CISA’s advisory also comes as U.S. government officials continue to warn about the ongoing cyberthreat from the Chinese government. Speaking during a Congressional hearing last week, FBI Director Christoper Wray said the “dangerous actions” of the Chinese Communist Party’s “multi-pronged assault on our national and economic security make it the defining threat of our generation.”
Wray, whose given lawmaker similar warnings at other hearings, said that not enough public attention has been paid to the effort by Chinese hackers to target U.S. critical infrastructure and the risks those efforts post to American citizens.
“China’s hackers are positioning on American infrastructure in preparation to wreak havoc and cause real-world harm to American citizens and communities,” he said. “If or when China decides the time has come to strike, they’re not focused solely on political or military targets. We can see from where they position themselves, across civilian infrastructure, that low blows aren’t just a possibility in the event of a conflict. Low blows against civilians are part of China’s plan.”
In its 2023 annual threat report, the U.S. Office of the Director of National Intelligence called China “the broadest, most active, and persistent cyber espionage threat to the U.S. Government and private-sector networks,” stressing the adversarial country’s capabilities to launch cyberattacks against critical infrastructure.

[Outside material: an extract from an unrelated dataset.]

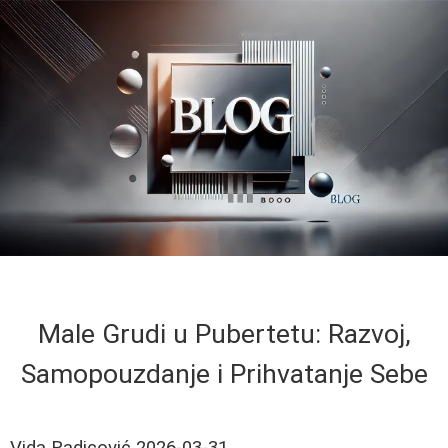
Male Grudi u Pubertetu: Razvoj,
Samopouzdanje i Prihvatanje Sebe
Vida Radicović
2026-03-31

The office added that China likely has the capabilities to launch cyberattacks against critical infrastructure like oil and gas pipelines and rail systems in the United States.
Volt Typhoon isn’t the only China-sponsored group looking to work their way into networking gear to move into organizations’ environments. Government agencies in both the United States and Japan last year said the BlackTech group was manipulating gear from Cisco and possibly other vendors to maintain a presence in the networks of U.S. and East Asian multinational companies.